- [What to produce]
Of the lines below, report only those that contain "middle".
++++ Given records
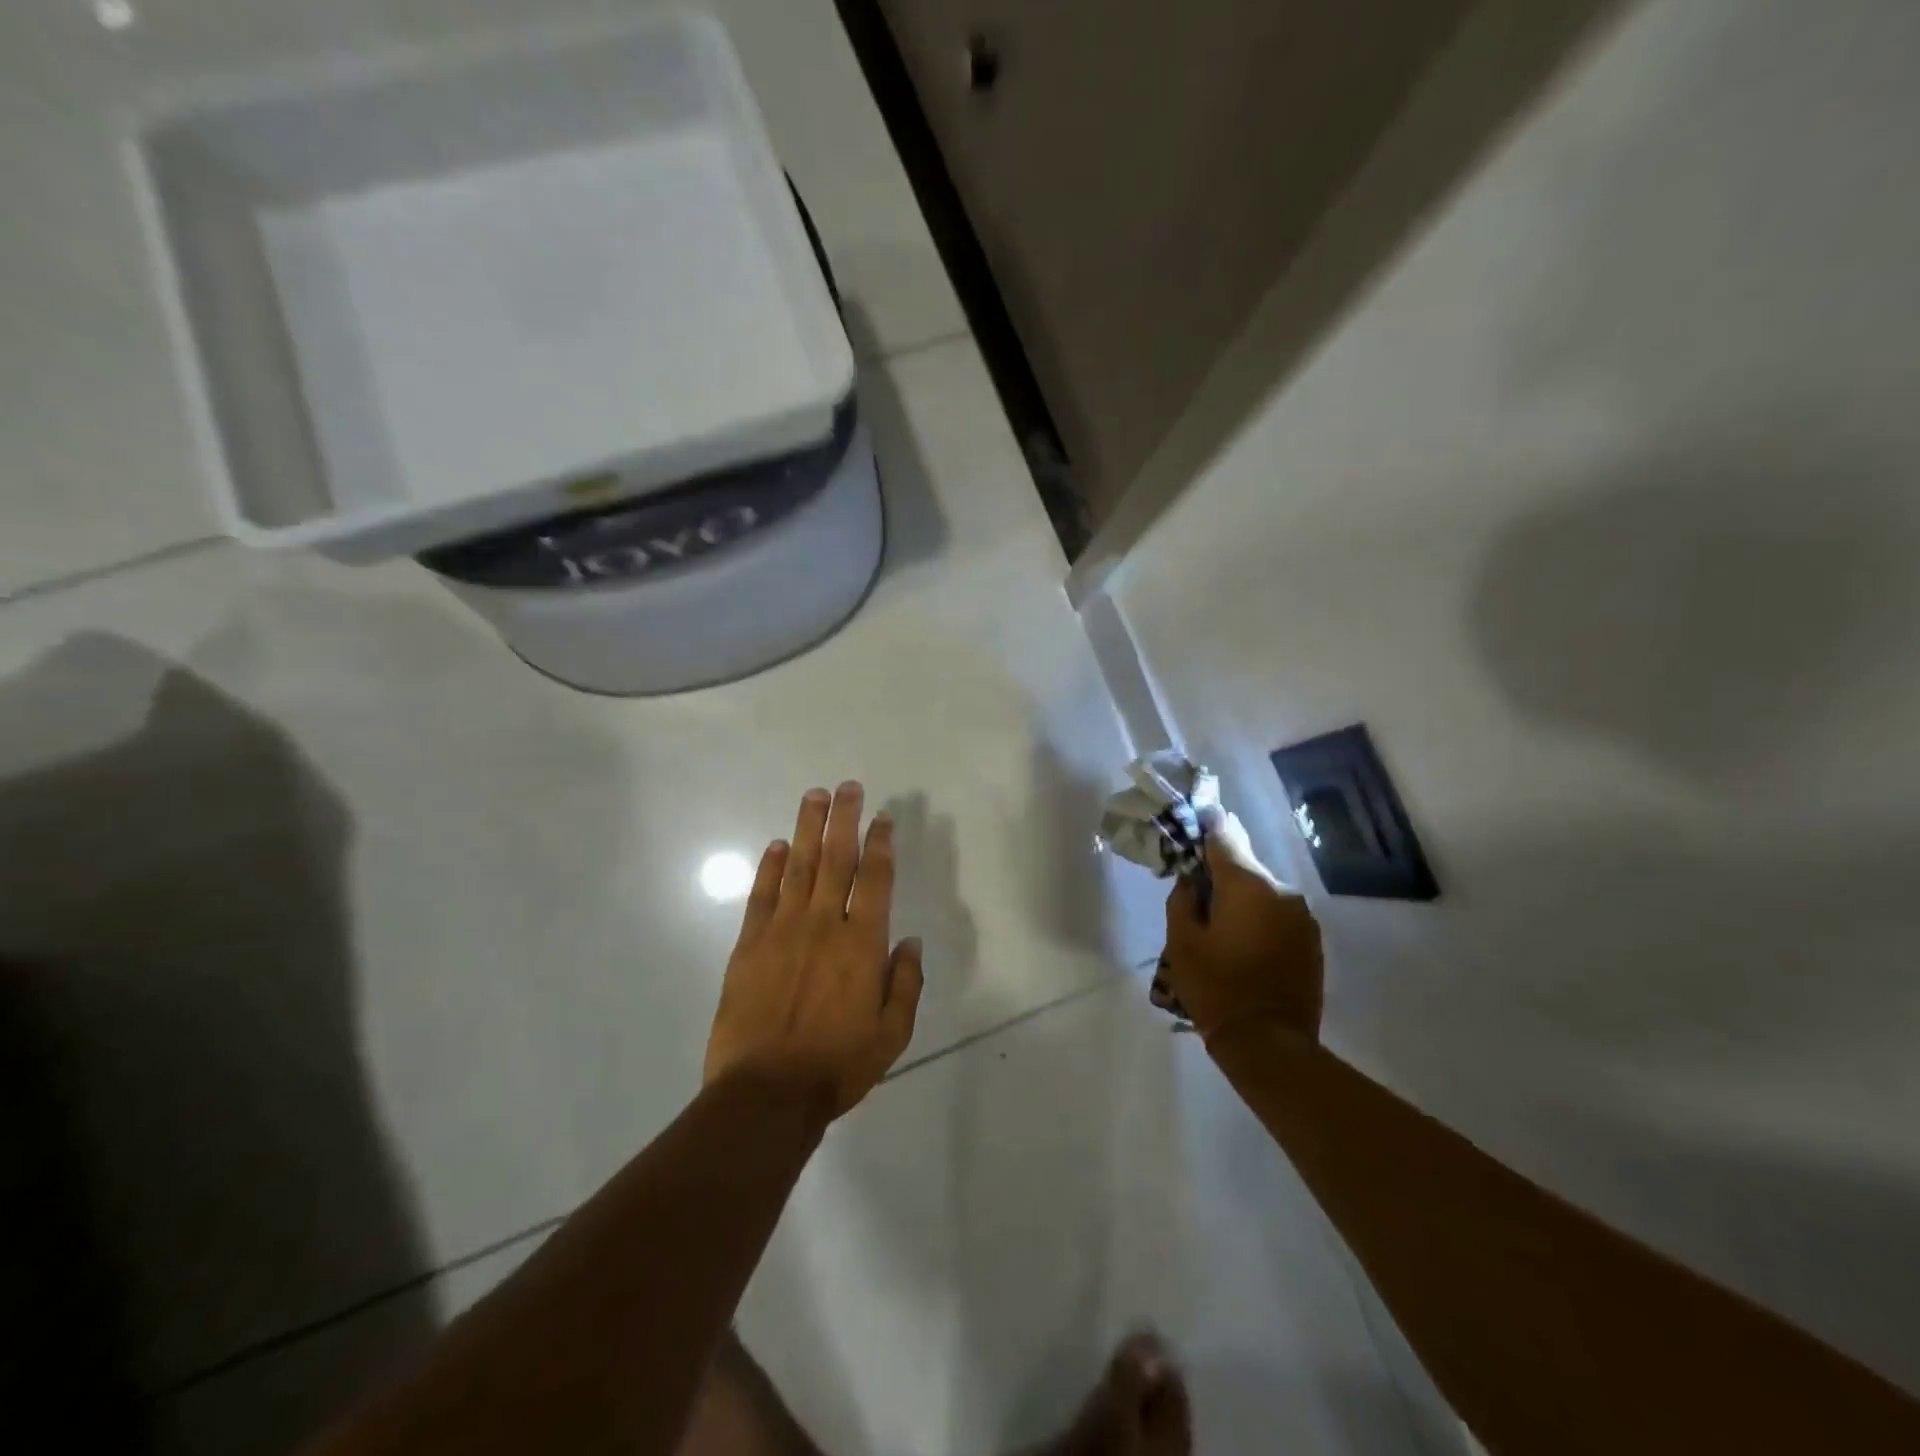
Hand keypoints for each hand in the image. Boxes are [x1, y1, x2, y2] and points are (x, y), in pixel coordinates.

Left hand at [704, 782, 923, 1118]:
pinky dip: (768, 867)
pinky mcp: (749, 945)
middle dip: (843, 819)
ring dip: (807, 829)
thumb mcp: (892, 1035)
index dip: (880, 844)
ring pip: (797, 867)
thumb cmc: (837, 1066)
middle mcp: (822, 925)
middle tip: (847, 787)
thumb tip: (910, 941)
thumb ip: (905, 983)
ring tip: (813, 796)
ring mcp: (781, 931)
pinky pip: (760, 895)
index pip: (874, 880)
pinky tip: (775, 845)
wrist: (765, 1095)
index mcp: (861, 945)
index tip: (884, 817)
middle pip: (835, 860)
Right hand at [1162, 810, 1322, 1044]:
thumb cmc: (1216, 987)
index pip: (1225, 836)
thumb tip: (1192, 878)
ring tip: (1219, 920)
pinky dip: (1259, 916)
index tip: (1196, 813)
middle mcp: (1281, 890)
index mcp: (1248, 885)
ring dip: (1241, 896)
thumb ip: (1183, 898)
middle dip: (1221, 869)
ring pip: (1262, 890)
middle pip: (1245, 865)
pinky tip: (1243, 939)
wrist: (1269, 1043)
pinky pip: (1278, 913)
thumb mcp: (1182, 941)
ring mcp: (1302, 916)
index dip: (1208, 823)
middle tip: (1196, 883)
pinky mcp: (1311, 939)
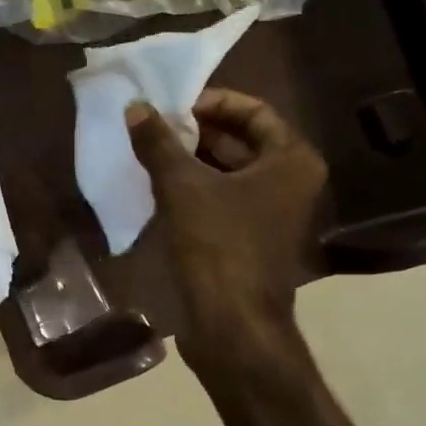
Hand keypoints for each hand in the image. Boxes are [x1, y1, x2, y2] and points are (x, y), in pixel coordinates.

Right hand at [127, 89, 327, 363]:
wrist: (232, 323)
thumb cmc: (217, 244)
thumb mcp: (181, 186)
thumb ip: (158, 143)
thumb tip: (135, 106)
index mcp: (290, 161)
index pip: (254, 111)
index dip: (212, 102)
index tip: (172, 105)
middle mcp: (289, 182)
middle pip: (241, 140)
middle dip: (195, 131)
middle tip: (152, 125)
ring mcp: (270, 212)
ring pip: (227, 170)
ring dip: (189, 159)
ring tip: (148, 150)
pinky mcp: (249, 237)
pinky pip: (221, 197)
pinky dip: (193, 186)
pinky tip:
++++++++
- [Task solution]
middle dip: (843, 819)
middle mcp: (822, 925)
middle tip: (847, 787)
middle pip: (835, 860)
middle mcp: (1281, 890)
middle dip: (1221, 869)
middle pip: (1245, 865)
middle tip: (1196, 883)
middle mcp: (289, 182)
middle pip: (241, 140)
middle dip: (195, 131)
middle tip: (152, 125)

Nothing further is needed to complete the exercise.